__Try it__: Take the records below and print them verbatim up to and including the line that carries "ssor at the".

(Source data)
★ ★ ★ ★
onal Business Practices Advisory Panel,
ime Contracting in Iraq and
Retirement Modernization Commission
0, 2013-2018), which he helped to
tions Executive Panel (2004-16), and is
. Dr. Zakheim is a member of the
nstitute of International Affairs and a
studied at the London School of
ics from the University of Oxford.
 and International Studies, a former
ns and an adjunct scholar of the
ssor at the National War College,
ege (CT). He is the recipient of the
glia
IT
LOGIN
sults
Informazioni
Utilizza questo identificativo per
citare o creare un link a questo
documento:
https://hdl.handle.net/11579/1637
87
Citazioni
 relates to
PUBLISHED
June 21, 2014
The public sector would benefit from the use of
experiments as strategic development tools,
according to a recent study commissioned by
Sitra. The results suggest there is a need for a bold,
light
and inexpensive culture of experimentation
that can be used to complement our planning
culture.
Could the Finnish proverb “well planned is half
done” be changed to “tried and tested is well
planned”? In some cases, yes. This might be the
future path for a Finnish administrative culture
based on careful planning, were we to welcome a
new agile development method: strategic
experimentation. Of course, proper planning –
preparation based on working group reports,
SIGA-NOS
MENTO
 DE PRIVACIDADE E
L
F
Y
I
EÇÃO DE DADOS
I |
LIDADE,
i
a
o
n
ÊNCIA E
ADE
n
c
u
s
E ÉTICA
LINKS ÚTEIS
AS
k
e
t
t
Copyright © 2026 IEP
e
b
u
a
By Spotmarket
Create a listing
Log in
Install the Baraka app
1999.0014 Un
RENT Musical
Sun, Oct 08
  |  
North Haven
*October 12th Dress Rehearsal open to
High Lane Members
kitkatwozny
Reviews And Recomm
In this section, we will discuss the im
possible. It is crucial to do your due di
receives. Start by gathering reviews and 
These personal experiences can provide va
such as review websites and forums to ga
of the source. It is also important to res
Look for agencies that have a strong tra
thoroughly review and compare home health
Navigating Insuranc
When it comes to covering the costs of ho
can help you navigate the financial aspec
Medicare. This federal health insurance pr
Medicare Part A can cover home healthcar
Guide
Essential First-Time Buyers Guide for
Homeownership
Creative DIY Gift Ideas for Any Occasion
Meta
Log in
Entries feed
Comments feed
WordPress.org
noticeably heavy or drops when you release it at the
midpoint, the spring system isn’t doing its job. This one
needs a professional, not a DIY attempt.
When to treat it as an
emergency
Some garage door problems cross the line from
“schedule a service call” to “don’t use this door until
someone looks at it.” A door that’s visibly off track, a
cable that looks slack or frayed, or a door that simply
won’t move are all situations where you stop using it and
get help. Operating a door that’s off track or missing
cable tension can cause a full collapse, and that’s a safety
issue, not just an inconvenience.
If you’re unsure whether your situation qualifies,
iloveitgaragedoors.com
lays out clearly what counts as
★ ★ ★ ★
__Exercise result__:
onal Business Practices Advisory Panel,
ime Contracting in Iraq and
Retirement Modernization Commission
0, 2013-2018), which he helped to
tions Executive Panel (2004-16), and is
. Dr. Zakheim is a member of the
nstitute of International Affairs and a
studied at the London School of
ics from the University of Oxford.
 and International Studies, a former
ns and an adjunct scholar of the
ssor at the National War College,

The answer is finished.